130,000 displaced people in just two days Judy Woodruff told me last night. Can we even imagine this? Turkey doesn't want these Kurdish families driven from their homes by the ongoing war in Syria. Italy no longer wants the Africans who still wash up daily on the Sicilian shore. The United States certainly doesn't want the central Americans - operative word - Americans who are fleeing gang violence and poverty. How do we wrap our minds around the courage that it takes to leave everything one has ever known, to start from scratch in a new place with nothing but hope? 
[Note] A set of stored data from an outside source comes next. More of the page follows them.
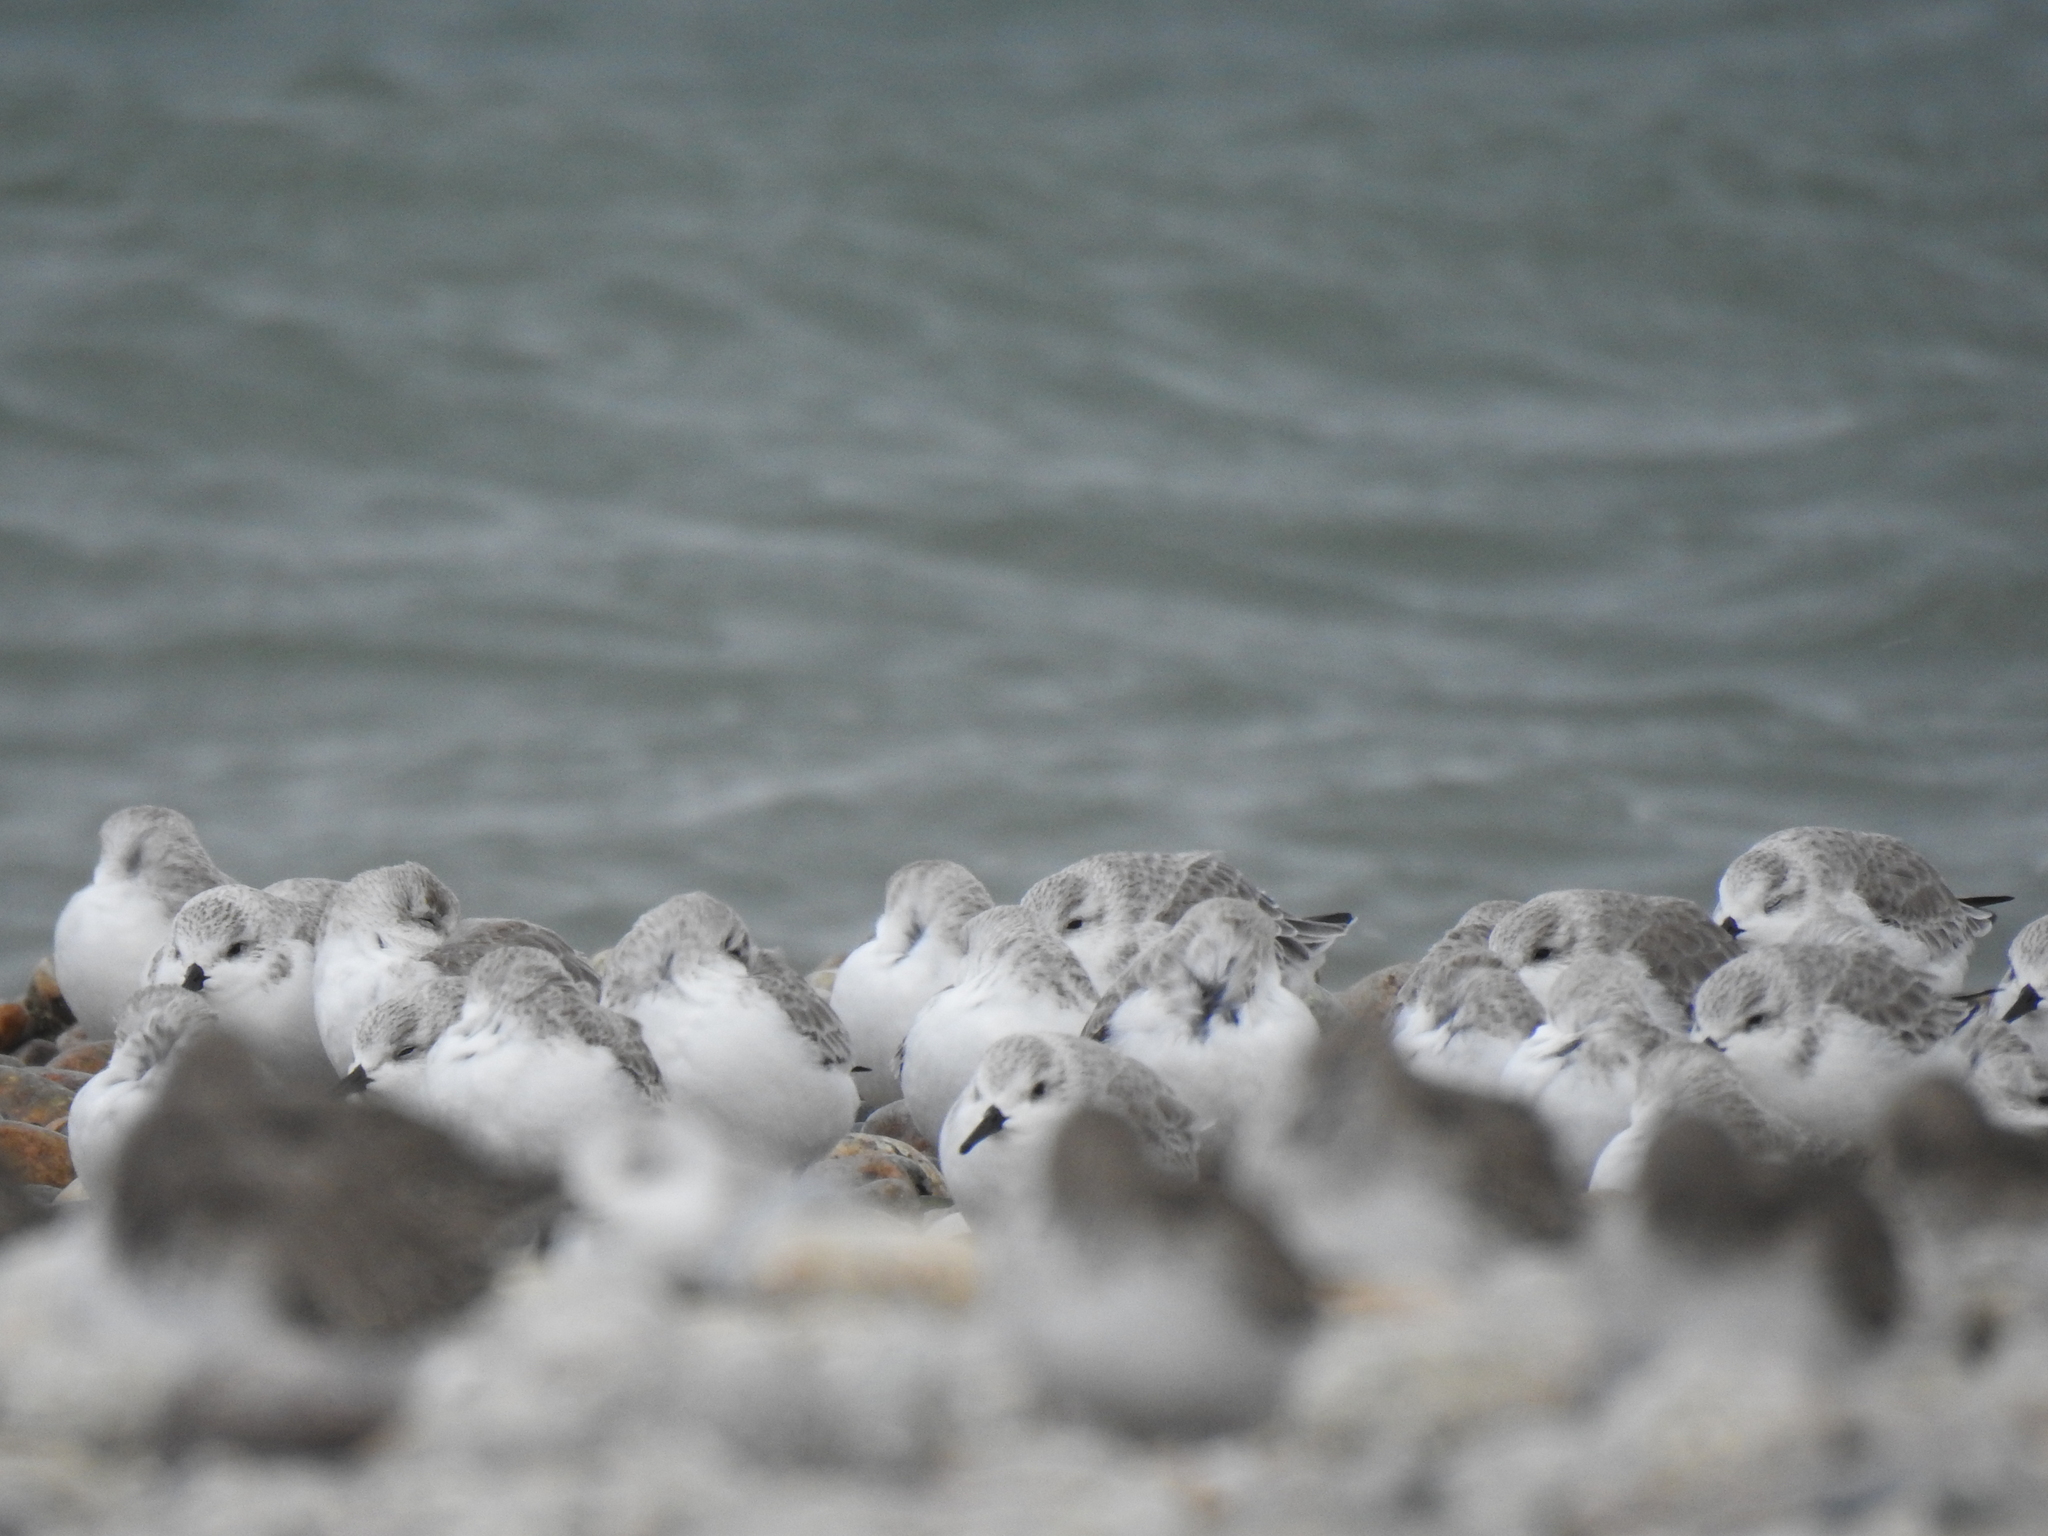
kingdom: Animalia
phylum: Chordata
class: Aves
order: Charadriiformes
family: Scolopacidae
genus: Calidris
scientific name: Calidris alba
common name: Sanderling
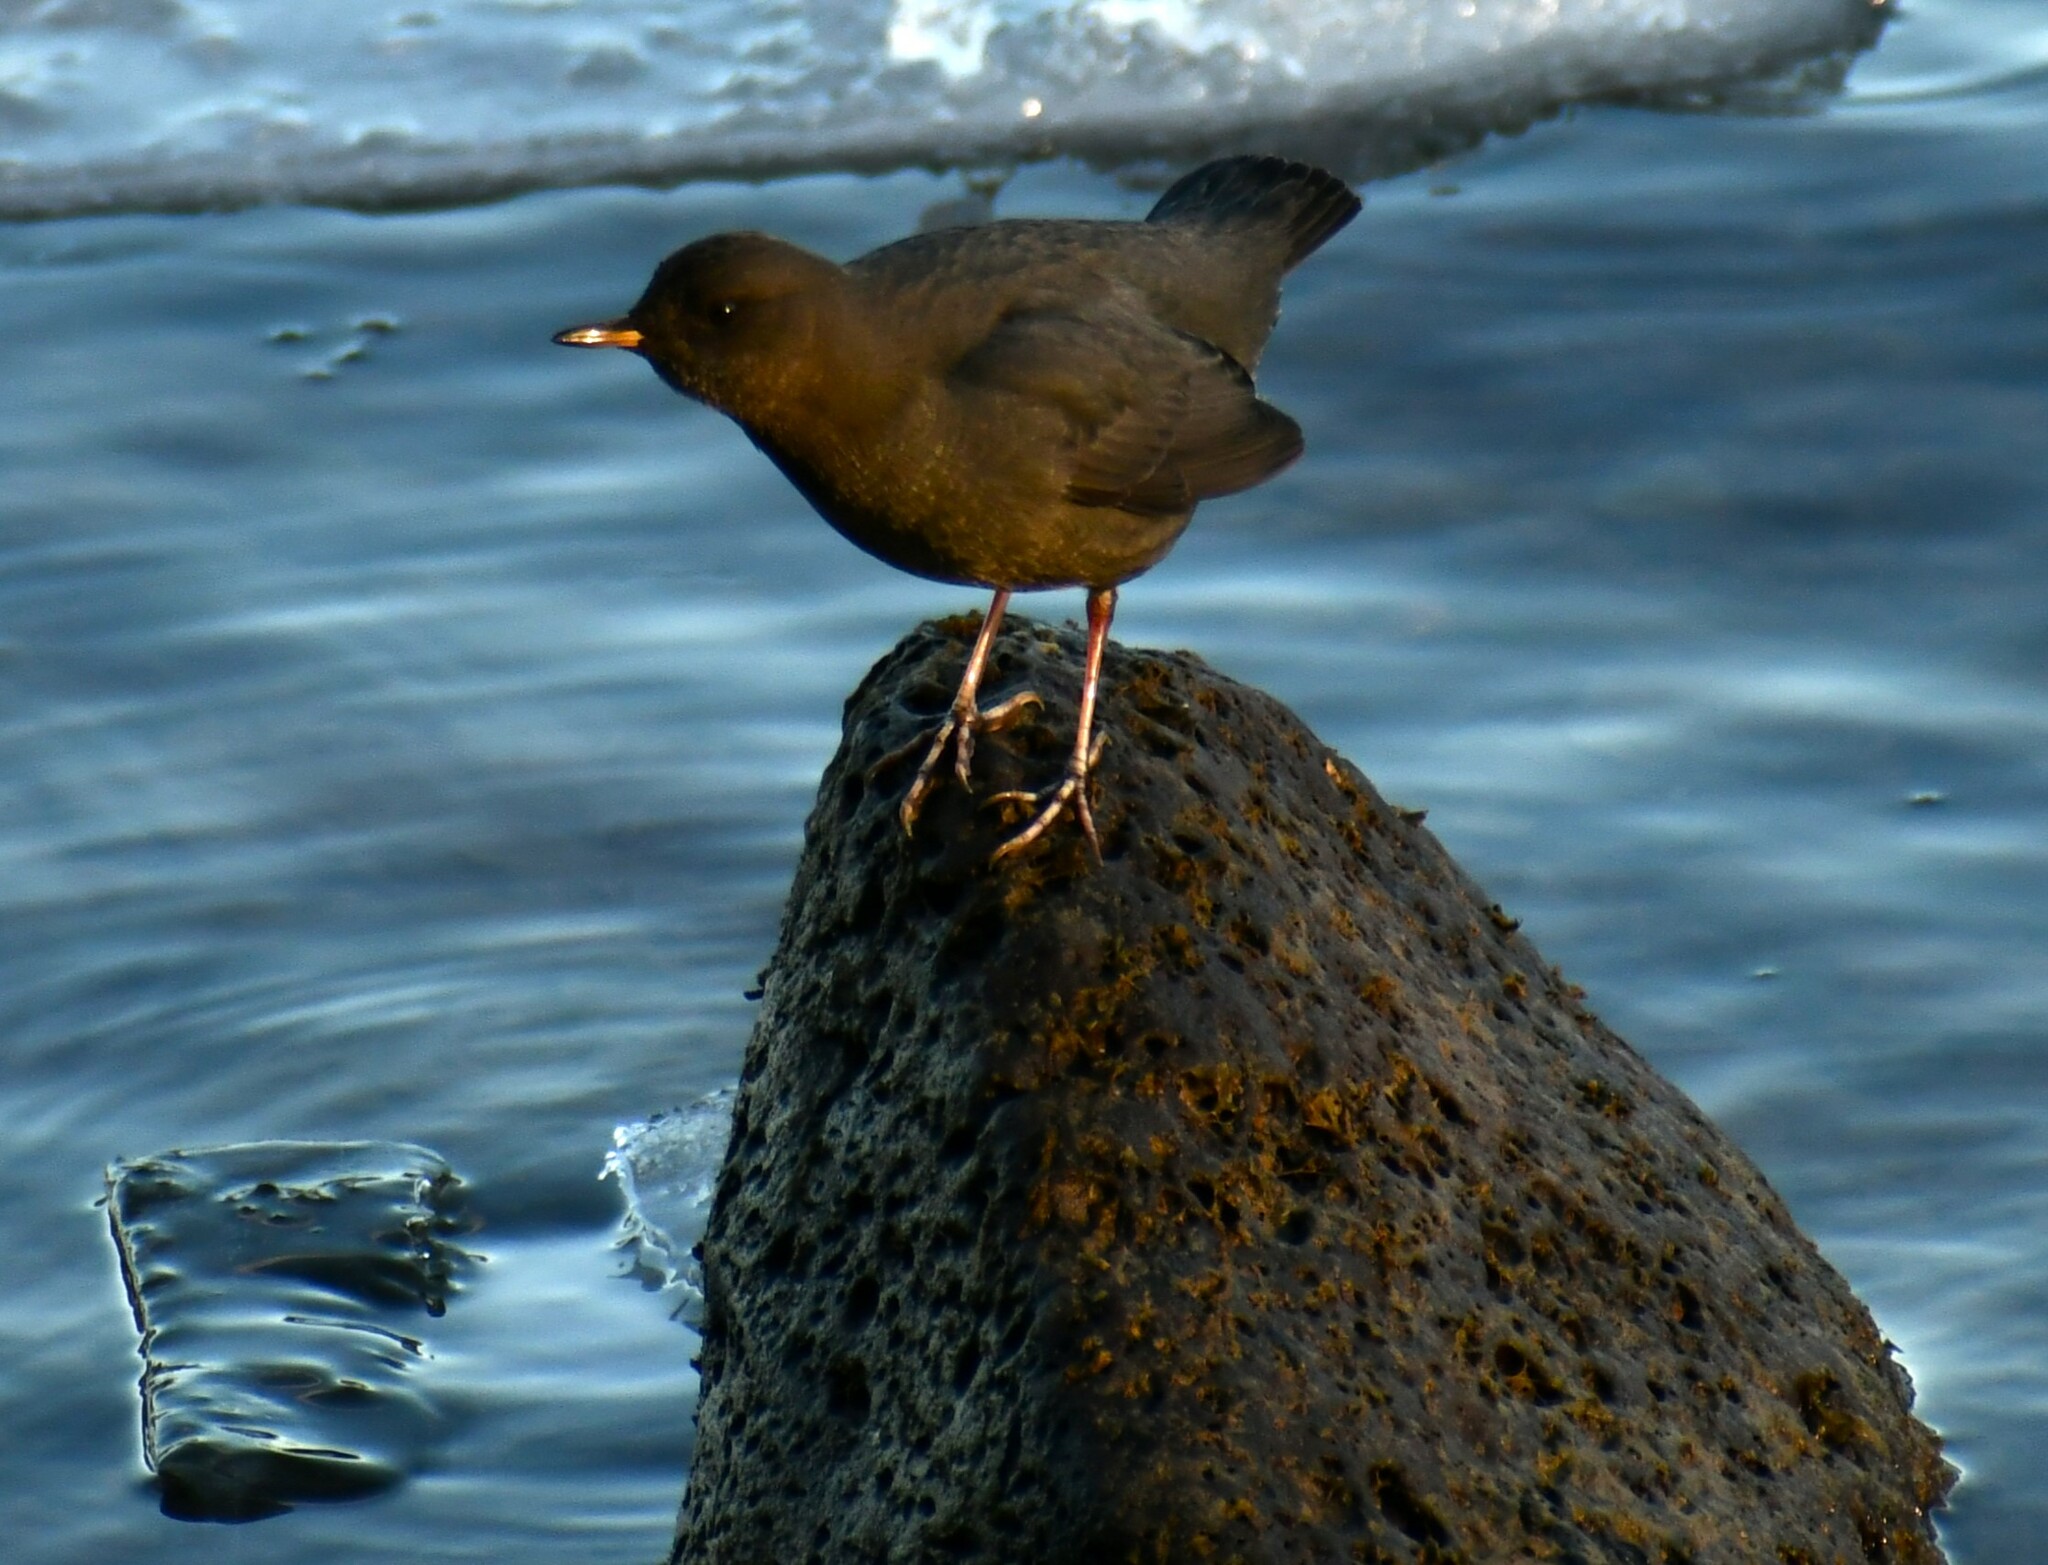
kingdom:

It is usually fiction that teaches me the many truths I never learned in school. Over the past few years there has been a bursting at the seams of amazing literature that speaks to the anguish of the immigrant experience. Several of these novels grace the list of books that I'm evaluating for Library Journal's top ten literary fiction for 2019. 

Today I finished listening to a remarkable debut novel by Cameroonian writer Imbolo Mbue - http://www.imbolombue.com/. "Behold the Dreamers" is
devastating, uplifting, and ultimately hopeful, though perhaps not in the way readers might expect. Mbue dares to ask if resettling in the United States is always the best route up and out of poverty. She poses the question, how long must one struggle before Langston Hughes's dream deferred becomes a dream not worth attaining?

Jende and Neni Jonga are characters who just leap off the page. They share their aspirations with us through every conversation, interaction, and move they make as they work hard and save mightily for something a little better than their three room walk-up in Harlem. 

Jende, with a word from a Cameroonian relative already established in New York, lands a fabulous job - $35,000 annually - as a chauffeur for a Lehman Brothers exec and his family. Often working eighteen hour days, Jende tries to connect with Clark Edwards by telling stories of his life back in Limbe, explaining how he can provide a better life for his wife and son in the United States. Meanwhile Neni, less nostalgic for the circumscribed life for a woman in Cameroon, excels at college where she is studying pharmacology on a student visa, and works as a nurses' aid, all while raising their boy. 

But the year is 2007 and Mbue imbues her novel with a terrible sense of foreboding.To the naive Jende, the Edwards family appears as shiny and bright as a newly minted coin. But when Mrs. Edwards asks Neni to spend the summer working for her at her Hamptons mansion Neni sees the shimmer fade away, the dark underside of the lonely, empty lives of her employers on full display. 

The crash, when it comes, will break you as you read. Not for Clark Edwards, who will be able to find a way forward, but for the Jongos, waiting for their green cards, desperate to stay in a country that saps the spirit from their souls. Jende and Neni grow farther apart as their ideas of what's best for their family diverge. I wondered, as I listened, would this country break them? You may be surprised by the answer.